### [Text passage]
BEGIN
# Is it True That Marijuana Enhances Sex/Masturbation?



## smokajoe (Apr 3, 2011)

So does weed really enhance sex and produce a more powerful orgasm?


----------



## MrFishy (Apr 3, 2011)

Well, it's not 100%, but cannabis certainly can enhance all aspects of sexual behavior, IMO.


----------



## Biological Graffity (Apr 4, 2011)

some strains more than others...I need a girl to assist me in this experiment!


----------



## high|hgih (Apr 7, 2011)

First time smoker? Lol the best thing ever to do when baked is masterbate! Actually my schedule every night is

1. Get baked
2. Eat, watch TV Hang with friends fun shit ya knoww
3. Get more baked
4. Masterbate
5. Sleep

Sometimes listen to music before sleeping lol


----------



## dannyboy602 (Apr 7, 2011)

Sex and weed. Wow. That brings back a lot of memories. I can't believe I survived the 80's.


----------



## KevinSmith (Apr 7, 2011)

weed can be somewhat of an aphrodisiac it calms the mood, accentuates feelings and liberates the mind.
Sounds like a recipe for good times alone or in couple hehe


----------



## AlecEinWindir (Apr 8, 2011)
END
### [Task]
Extend the forum thread about marijuana and sex from the point where it stops, starting with the post under AlecEinWindir's name.

### [Data records]
BEGIN
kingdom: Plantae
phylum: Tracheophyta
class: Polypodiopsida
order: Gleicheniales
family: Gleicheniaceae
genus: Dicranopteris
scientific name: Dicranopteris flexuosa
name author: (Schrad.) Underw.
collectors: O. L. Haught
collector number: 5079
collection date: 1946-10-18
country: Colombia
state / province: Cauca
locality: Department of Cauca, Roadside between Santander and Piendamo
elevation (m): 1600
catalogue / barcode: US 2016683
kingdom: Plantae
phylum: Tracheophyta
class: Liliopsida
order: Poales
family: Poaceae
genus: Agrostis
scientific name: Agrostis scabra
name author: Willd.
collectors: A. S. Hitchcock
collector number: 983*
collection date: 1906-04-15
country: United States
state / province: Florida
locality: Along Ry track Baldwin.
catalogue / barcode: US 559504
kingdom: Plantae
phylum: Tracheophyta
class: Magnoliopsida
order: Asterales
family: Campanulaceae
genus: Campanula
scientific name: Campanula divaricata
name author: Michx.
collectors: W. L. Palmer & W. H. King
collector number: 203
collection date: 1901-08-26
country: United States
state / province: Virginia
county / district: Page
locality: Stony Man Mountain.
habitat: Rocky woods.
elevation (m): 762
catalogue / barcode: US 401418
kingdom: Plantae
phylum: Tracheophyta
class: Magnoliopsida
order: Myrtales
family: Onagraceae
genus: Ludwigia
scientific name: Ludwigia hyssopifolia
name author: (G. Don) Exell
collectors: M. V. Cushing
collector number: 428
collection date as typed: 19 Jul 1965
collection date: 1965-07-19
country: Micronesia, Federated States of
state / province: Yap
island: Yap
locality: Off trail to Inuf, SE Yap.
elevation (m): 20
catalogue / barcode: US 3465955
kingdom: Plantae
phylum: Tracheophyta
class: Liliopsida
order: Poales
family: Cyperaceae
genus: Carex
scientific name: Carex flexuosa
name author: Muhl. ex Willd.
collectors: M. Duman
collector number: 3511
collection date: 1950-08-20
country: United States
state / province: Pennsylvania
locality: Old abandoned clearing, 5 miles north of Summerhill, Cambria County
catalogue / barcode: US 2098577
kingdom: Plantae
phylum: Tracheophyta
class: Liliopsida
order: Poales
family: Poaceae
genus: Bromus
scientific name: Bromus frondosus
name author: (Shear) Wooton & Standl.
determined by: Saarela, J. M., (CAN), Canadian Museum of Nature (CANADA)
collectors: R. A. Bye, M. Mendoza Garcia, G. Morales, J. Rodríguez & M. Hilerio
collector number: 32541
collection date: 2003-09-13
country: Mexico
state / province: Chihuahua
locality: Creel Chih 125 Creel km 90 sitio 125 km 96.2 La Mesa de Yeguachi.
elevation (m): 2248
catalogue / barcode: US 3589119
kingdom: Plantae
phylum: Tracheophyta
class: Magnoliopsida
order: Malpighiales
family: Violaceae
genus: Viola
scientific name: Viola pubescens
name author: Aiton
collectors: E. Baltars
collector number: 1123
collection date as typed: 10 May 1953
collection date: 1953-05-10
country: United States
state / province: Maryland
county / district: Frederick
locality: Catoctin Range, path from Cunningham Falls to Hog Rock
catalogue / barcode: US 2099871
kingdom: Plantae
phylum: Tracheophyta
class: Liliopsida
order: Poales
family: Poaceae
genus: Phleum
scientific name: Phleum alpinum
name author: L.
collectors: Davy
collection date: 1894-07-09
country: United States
END
### [Result of the task]
Yup sex plus weed = super fun time.

Marijuana is a really strong aphrodisiac in my eyes, but it also makes talking to women a lot easier and funner, and then the sex is really passionate and great!


----------



## txhazard (Apr 8, 2011)

Pot and sex Fu** yeah! Pot and masturbation Fu** yeah! Its also fun in almost every combination of the two...


----------



## chillwills (Apr 9, 2011)

I've busted some pretty awesome fuckin nuts when i have been baked. 

The kind that makes you violently snap your head around and crack your neck like a chiropractor. Hahaha lol


----------



## Fathousecat (Apr 9, 2011)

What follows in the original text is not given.